[THE RECORDS — start]

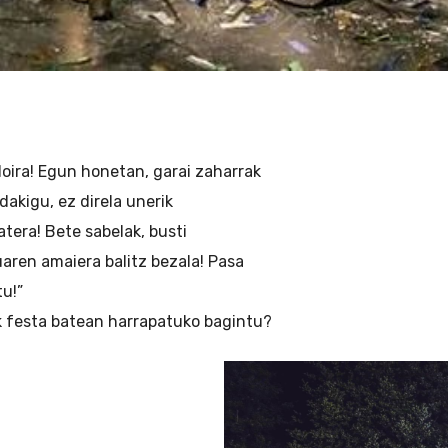
doira! Egun honetan, garai zaharrak
akigu, ez direla unerik
tera! Bete sabelak, busti
aren amaiera balitz bezala! Pasa
u!”
 festa batean harrapatuko bagintu?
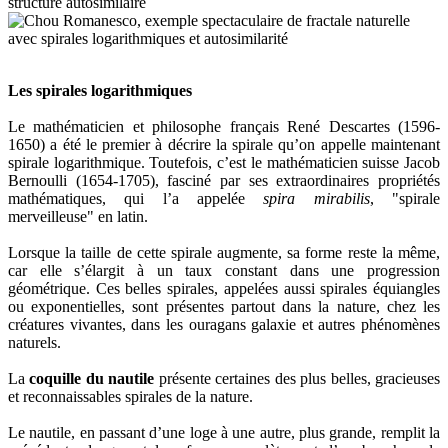
Les spirales logarithmiques
Le mathématicien et philosophe français René Descartes (1596-
1650) a été le premier à décrire la spirale qu’on appelle maintenant
spirale logarithmique. Toutefois, c’est le mathématicien suisse Jacob
Bernoulli (1654-1705), fasciné par ses extraordinaires propriétés
mathématiques, qui l’a appelée
spira mirabilis
, "spirale
merveilleuse" en latin.
Lorsque la taille de cette spirale augmente, sa forme reste la même,
car elle s’élargit à un taux constant dans une progression
géométrique. Ces belles spirales, appelées aussi spirales équiangles
ou exponentielles, sont présentes partout dans la nature, chez les
créatures vivantes, dans les ouragans galaxie et autres phénomènes
naturels.
La
coquille du nautile
présente certaines des plus belles, gracieuses
et reconnaissables spirales de la nature.
Le nautile, en passant d’une loge à une autre, plus grande, remplit la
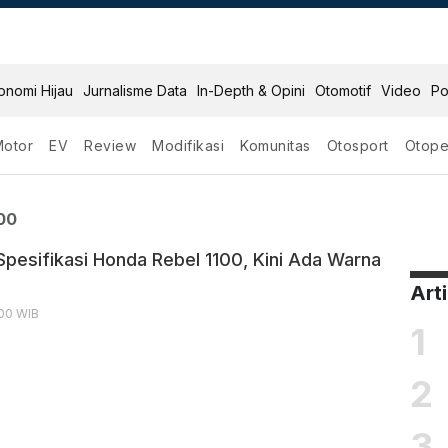
onomi Hijau
Jurnalisme Data
In-Depth & Opini
Otomotif
Video
Po
Motor
EV
Review
Modifikasi
Komunitas
Otosport
Otope
ebel 1100
00
Spesifikasi Honda Rebel 1100, Kini Ada Warna
Art
:00 WIB
1
2
3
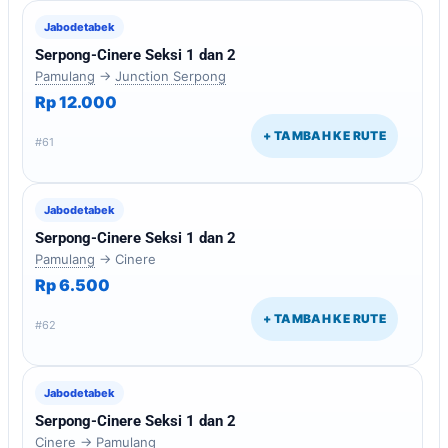
Jabodetabek
Serpong-Cinere Seksi 1 dan 2
Pamulang
→
Junction Serpong
Rp 12.000
+ TAMBAH KE RUTE
#61
Jabodetabek
Serpong-Cinere Seksi 1 dan 2
Pamulang
→ Cinere
Rp 6.500
+ TAMBAH KE RUTE
#62
Jabodetabek
Serpong-Cinere Seksi 1 dan 2
Cinere →
Pamulang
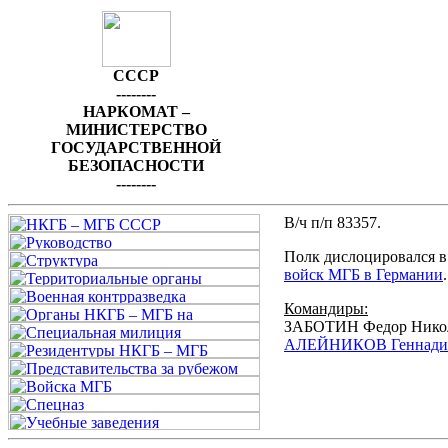
СССР
--------
НАРКОМАТ –
МИНИСТЕРСТВО
ГОСУДАРСТВЕННОЙ
БЕЗОПАСНОСТИ
--------
В/ч п/п 83357.
Полк дислоцировался в
войск МГБ в Германии
.
Командиры:
ЗАБОТИН Федор Николае
АЛЕЙНИКОВ Геннади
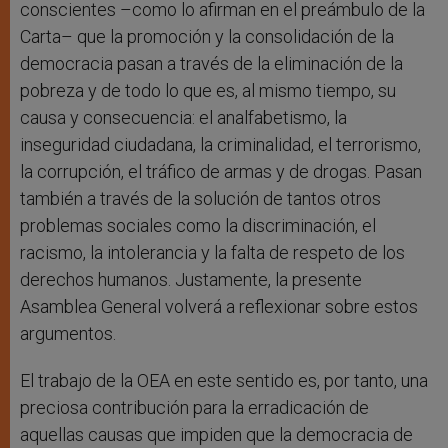
conscientes –como lo afirman en el preámbulo de la
Carta– que la promoción y la consolidación de la
democracia pasan a través de la eliminación de la
pobreza y de todo lo que es, al mismo tiempo, su
causa y consecuencia: el analfabetismo, la
inseguridad ciudadana, la criminalidad, el terrorismo,
la corrupción, el tráfico de armas y de drogas. Pasan
también a través de la solución de tantos otros
problemas sociales como la discriminación, el
racismo, la intolerancia y la falta de respeto de los
derechos humanos. Justamente, la presente
Asamblea General volverá a reflexionar sobre estos
argumentos.
El trabajo de la OEA en este sentido es, por tanto, una
preciosa contribución para la erradicación de
aquellas causas que impiden que la democracia de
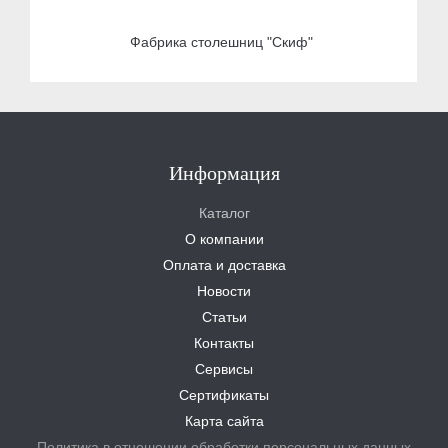
Фабрика столешниц "Скиф"
Информация
Каталог
О компании
Оплата и доставка
Новости
Статьи
Контакты
Сервисы
Сертификаты
Карта сайта
Политика в отношении обработки персональных данных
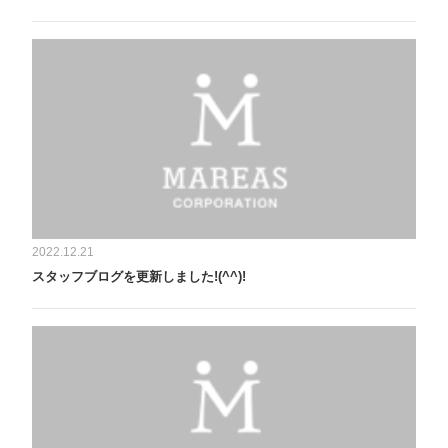
2022.12.21
スタッフブログを更新しました!(^^)!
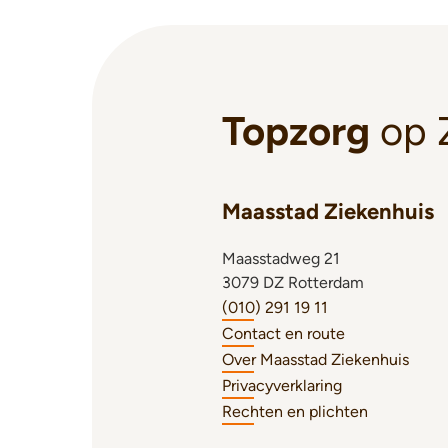
Topzorg
op 
Maasstad Ziekenhuis
Maasstadweg 21
3079 DZ Rotterdam
(010) 291 19 11
Contact en route
Over Maasstad Ziekenhuis
Privacyverklaring
Rechten en plichten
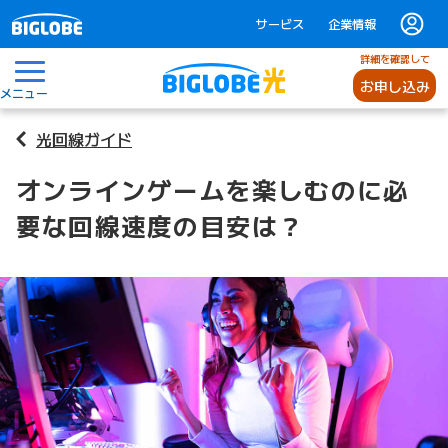
サービス
企業情報
詳細を確認して
お申し込み
メニュー
光回線ガイド
オンラインゲームを楽しむのに必
要な回線速度の目安は？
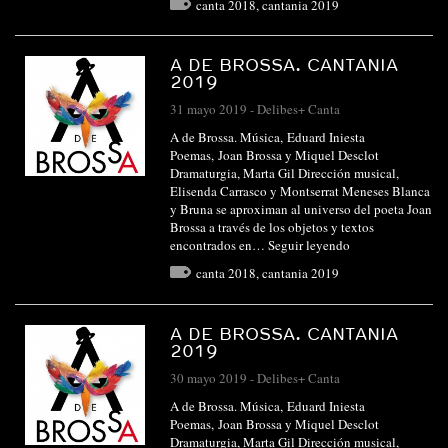
canta 2018
,
cantania 2019
A DE BROSSA. CANTANIA
2019
31 mayo 2019
-
Delibes+ Canta
A de Brossa. Música, Eduard Iniesta
Poemas, Joan Brossa y Miquel Desclot
Dramaturgia, Marta Gil Dirección musical,
Elisenda Carrasco y Montserrat Meneses Blanca
y Bruna se aproximan al universo del poeta Joan
Brossa a través de los objetos y textos
encontrados en…
Seguir leyendo
canta 2018
,
cantania 2019
A DE BROSSA. CANTANIA
2019
30 mayo 2019
-
Delibes+ Canta
A de Brossa. Música, Eduard Iniesta
Poemas, Joan Brossa y Miquel Desclot
Dramaturgia, Marta Gil Dirección musical,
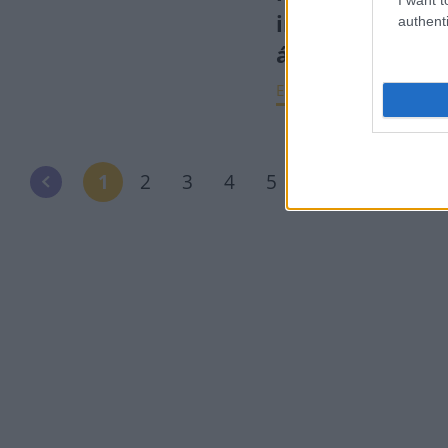
inflációkövető
authenti
állampapírok?
ELEMZÉSEK
2021. dec
1
2
3
4
5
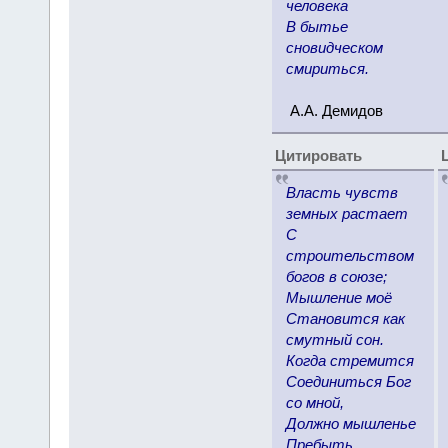
человека
В бытье
сновидческом
смириться.
А.А. Демидов
Цитировать
Власть чувств
земных растает
С
строительством
богов в союзе;
Мышление моё
Становится как
смутный сон.
Когда стремится
Соединиться Бог
со мной,
Должно мышленье
Пребыть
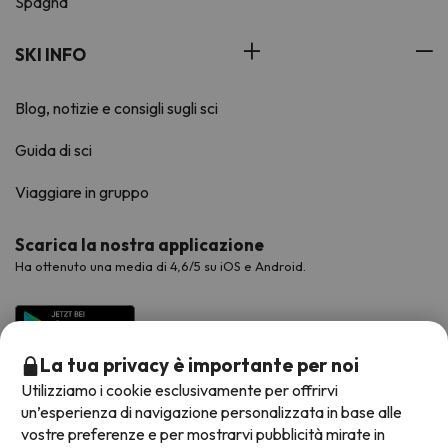
Spagna
SKI INFO
Blog, notizie e consigli sugli sci
Guida di sci
Viaggiare in gruppo
Scarica la nostra applicazione
Ha ottenuto una media di 4,6/5 su iOS e Android.
La tua privacy è importante per noi
Utilizziamo i cookie esclusivamente per offrirvi
un’esperienza di navigazione personalizzata in base alle
vostre preferenze e per mostrarvi pubblicità mirate in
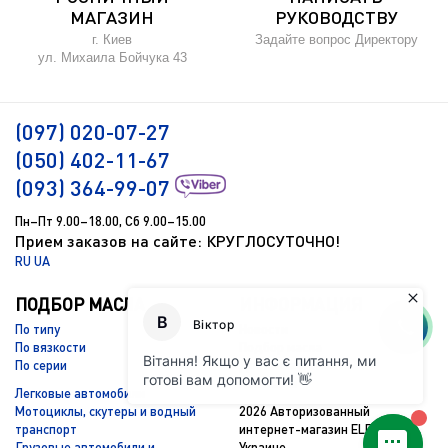
МАГАЗИН
РУКОВОДСТВУ
г. Киев
Задайте вопрос Директору
ул. Михаила Бойчука 43
(097) 020-07-27
(050) 402-11-67
(093) 364-99-07
Пн–Пт 9.00–18.00, Сб 9.00–15.00
Прием заказов на сайте: КРУГЛОСУТОЧНО!
RU
UA
ПОДБОР МАСЛА
ИНФОРМАЦИЯ
По типу
Новости
По вязкости
Подбор масла
По серии
Доставка и оплата
Контакты
Легковые автомобили
Мотоциклы, скутеры и водный
2026 Авторизованный
транспорт
интернет-магазин ELF Total в
Грузовые автомобили и
Украине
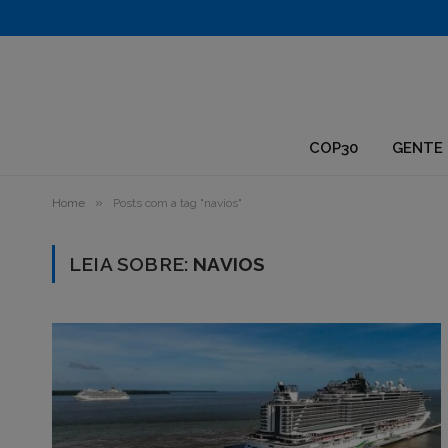
1.
COP30
GENTE 
»
Home
Posts com a tag "navios"
LEIA SOBRE:
NAVIOS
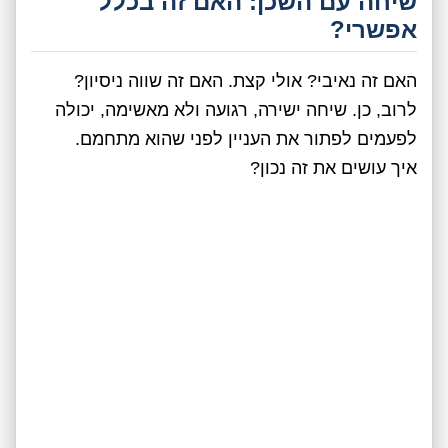
שיחה עם השכן: האם זה בכלל
אפשרי?
האם זה נאיבי? אולי קצת. האם זה שווה ניסיון?
לרוב, כן. שיחה ישירה, רגועה ולא מאשימה, יכולה
לפעמים לפתור את העניין לפני שהוא מתחמם.
איך עושים את זה נכון?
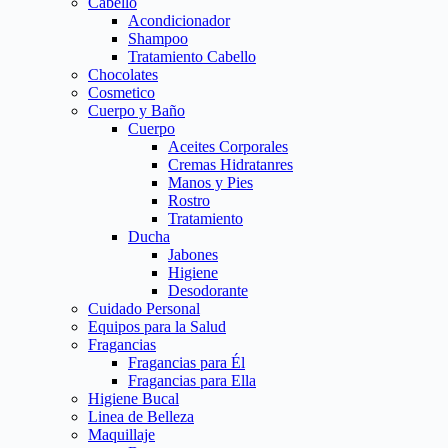
Cabello
Acondicionador
Shampoo
Tratamiento Cabello
Chocolates
Cosmetico
Cuerpo y Baño
Cuerpo
Aceites Corporales
Cremas Hidratanres
Manos y Pies
Rostro
Tratamiento
Ducha
Jabones
Higiene
Desodorante
Cuidado Personal
Equipos para la Salud
Fragancias
Fragancias para Él
Fragancias para Ella
Higiene Bucal
Linea de Belleza
Maquillaje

[THE RECORDS — finish]

From the data above, copy each line that holds "democracia".

• WRITTEN ANSWER
democracia pasan a través de la eliminación de la
aquellas causas que impiden que la democracia de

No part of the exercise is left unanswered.